START Exercise text

Accounting board looks to set clearer, less complicated guidance for new initiatives.

Accounting-MoneyThe Financial Accounting Standards Board (FASB) is in the final stages of a round of major projects that require corporate finance departments to make significant changes. At the same time the standard setter recently decided to embark on a new round of projects.

One of the bigger initiatives, which will have an impact on corporate treasury and on which FASB voted September 20 to add to its docket, is “distinguishing liabilities from equity.” This project will focus on indexation and settlement, convertible debt, disclosures, and earnings per share, with the aims of improving understandability and reducing complexity.

Before the vote, in a webinar that examined recent accounting developments, Deloitte Partner Bob Uhl noted that distinguishing liability from equity was the most popular project among financial statement preparers and users, whose input FASB sought in a recent consultation.

“Everyone agrees this area is extremely complicated, ranking up there with rocket scientist and brain surgeons, but some believe the best way forward is a comprehensive overhaul of the guidance, while others believe a more targeted approach is the way to go,” Mr. Uhl said.

END Exercise text
START Record extracts

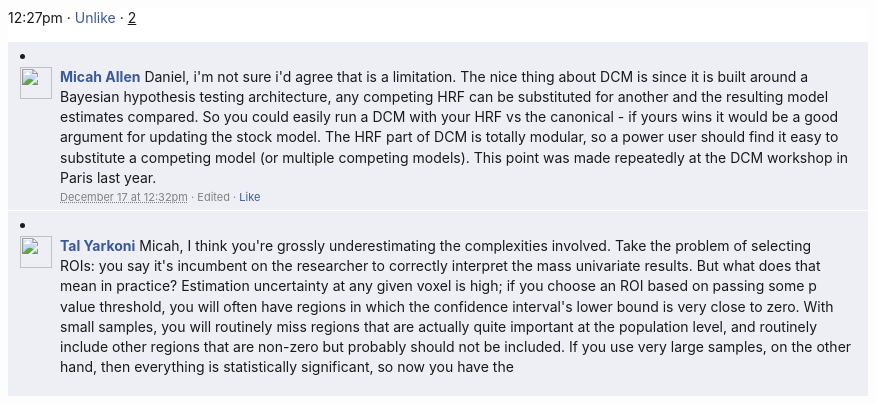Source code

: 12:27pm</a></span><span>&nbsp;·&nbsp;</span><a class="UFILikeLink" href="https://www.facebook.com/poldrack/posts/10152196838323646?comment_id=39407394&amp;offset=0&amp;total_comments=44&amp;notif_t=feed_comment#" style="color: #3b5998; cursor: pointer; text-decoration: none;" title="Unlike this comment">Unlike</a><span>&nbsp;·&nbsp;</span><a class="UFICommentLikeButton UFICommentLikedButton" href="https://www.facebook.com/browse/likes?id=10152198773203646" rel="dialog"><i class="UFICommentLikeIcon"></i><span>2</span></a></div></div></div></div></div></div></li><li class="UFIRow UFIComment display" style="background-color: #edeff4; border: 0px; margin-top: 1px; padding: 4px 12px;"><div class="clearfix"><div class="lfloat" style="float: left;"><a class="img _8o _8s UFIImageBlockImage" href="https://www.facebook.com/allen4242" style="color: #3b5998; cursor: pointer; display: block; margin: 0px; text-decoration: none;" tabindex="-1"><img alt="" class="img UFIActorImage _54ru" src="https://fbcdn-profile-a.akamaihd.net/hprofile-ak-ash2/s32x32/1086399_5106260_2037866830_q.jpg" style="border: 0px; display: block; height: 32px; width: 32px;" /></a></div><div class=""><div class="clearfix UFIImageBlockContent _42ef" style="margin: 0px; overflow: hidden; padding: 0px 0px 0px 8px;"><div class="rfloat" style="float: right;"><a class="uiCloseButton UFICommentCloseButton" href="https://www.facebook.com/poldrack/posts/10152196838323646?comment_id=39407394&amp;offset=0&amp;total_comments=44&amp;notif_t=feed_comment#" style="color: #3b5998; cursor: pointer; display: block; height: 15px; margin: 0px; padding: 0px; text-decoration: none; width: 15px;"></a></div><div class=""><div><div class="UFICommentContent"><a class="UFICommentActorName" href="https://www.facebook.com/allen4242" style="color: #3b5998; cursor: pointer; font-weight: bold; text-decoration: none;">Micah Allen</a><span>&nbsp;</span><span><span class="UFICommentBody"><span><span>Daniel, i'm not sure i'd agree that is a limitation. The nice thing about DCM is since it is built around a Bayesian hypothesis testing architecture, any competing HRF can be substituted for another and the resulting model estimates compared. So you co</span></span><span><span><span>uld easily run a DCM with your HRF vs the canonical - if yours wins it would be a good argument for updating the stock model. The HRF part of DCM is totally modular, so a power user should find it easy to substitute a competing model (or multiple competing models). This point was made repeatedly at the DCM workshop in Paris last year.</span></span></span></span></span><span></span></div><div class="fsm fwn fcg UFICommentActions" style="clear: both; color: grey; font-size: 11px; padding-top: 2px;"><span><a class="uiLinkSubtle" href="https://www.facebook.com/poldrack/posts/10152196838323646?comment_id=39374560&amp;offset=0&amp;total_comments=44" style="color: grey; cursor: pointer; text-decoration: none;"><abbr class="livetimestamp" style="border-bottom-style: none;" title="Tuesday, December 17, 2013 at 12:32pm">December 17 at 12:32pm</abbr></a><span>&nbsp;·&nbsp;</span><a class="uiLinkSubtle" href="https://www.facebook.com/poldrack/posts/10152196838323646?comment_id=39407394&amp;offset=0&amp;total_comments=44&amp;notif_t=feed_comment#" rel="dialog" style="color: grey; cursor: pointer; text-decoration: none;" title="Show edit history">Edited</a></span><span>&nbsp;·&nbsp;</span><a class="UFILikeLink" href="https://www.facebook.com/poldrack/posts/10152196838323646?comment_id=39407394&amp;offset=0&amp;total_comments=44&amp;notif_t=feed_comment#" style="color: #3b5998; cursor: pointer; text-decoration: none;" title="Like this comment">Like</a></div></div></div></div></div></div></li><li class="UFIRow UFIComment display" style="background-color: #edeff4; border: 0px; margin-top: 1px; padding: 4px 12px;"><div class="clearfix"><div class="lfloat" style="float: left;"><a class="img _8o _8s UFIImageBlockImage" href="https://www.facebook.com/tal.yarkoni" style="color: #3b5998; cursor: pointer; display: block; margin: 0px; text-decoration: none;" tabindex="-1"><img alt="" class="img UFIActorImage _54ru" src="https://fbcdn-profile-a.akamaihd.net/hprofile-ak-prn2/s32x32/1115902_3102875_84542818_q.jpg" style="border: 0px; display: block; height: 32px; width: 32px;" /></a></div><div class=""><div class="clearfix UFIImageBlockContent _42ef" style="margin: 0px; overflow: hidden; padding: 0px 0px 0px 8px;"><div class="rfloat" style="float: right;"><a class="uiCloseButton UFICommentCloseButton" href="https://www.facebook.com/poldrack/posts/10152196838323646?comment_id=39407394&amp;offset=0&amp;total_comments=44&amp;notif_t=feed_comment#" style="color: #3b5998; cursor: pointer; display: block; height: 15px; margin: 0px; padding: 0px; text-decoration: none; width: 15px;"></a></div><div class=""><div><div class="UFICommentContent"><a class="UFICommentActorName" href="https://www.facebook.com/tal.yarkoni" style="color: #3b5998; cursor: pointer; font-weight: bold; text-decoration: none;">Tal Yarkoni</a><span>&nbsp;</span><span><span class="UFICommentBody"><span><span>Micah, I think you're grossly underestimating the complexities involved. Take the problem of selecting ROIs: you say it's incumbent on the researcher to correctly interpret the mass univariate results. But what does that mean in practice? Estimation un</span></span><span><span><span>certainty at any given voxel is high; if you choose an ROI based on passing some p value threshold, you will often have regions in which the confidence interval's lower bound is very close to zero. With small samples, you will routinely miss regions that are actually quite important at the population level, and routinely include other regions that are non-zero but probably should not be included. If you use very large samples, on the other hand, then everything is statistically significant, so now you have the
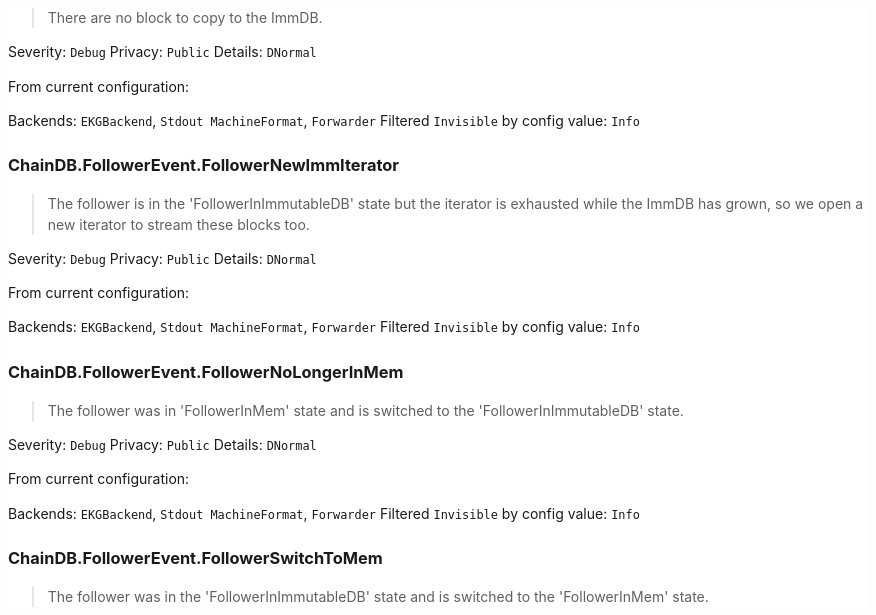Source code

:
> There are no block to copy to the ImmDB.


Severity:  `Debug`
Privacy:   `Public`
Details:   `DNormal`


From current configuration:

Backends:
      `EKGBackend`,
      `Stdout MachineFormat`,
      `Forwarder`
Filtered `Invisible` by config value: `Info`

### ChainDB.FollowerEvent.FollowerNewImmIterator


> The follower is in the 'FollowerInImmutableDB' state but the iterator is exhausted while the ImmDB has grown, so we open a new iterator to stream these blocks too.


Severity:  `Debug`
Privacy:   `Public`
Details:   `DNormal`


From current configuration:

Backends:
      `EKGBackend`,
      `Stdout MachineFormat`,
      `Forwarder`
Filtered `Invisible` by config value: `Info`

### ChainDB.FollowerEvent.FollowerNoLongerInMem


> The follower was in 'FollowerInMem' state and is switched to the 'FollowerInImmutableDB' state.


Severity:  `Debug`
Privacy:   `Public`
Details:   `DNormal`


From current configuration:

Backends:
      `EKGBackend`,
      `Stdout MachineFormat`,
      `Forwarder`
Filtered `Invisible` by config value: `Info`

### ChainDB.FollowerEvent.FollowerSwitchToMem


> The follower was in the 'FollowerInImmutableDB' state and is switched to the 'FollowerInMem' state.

END Record extracts

__Task set__
A: Reproduce the passage of the FASB article that begins at the words "One of the bigger" and ends after "a recent consultation.".
B: Extend the FASB article from where it stops.

__Responses by task__
A:
One of the bigger initiatives, which will have an impact on corporate treasury and on which FASB voted September 20 to add to its docket, is “distinguishing liabilities from equity.” This project will focus on indexation and settlement, convertible debt, disclosures, and earnings per share, with the aims of improving understandability and reducing complexity.

Before the vote, in a webinar that examined recent accounting developments, Deloitte Partner Bob Uhl noted that distinguishing liability from equity was the most popular project among financial statement preparers and users, whose input FASB sought in a recent consultation.

B:
FASB appears to have chosen the more targeted approach. Interestingly, the webinar’s more than 8700 participants resolutely voted for “reporting performance and cash flows” as their favored project for FASB to pursue; it garnered 33.9% of their vote, while only 15.4% voted for distinguishing liabilities and equity, which also fell behind the potential projects of “intangible assets” and “none of the above.”

FASB did add “disaggregation of performance reporting” to its list of upcoming projects while also deciding to continue its research on potential targeted improvements to the statement of cash flows. The board decided to remove a holistic project on intangibles from its research agenda and to maintain a part of developing qualitative disclosures about intangibles as part of its overall disclosures framework.

Mr. Uhl noted that most companies working with digital currencies account for them as intangible assets, while those trading the currencies often account for them as inventory, but neither of those measurement methods are satisfying.

“We’re hearing a lot more about how to account for digital currencies such as bitcoin,” Mr. Uhl said, noting that accounting standards setters may want to address the issue soon. “They’re clearly an asset but not cash, and they’re not a financial asset because they don’t contain contractual rights. So how do you account for them?”

Among the other projects the FASB added to its agenda was “segment reporting,” or the reporting of the operating segments of a company, which will aim to improve segment aggregation criteria and the disclosure requirements. It also decided to continue its research into potential targeted improvements to the statement of cash flows.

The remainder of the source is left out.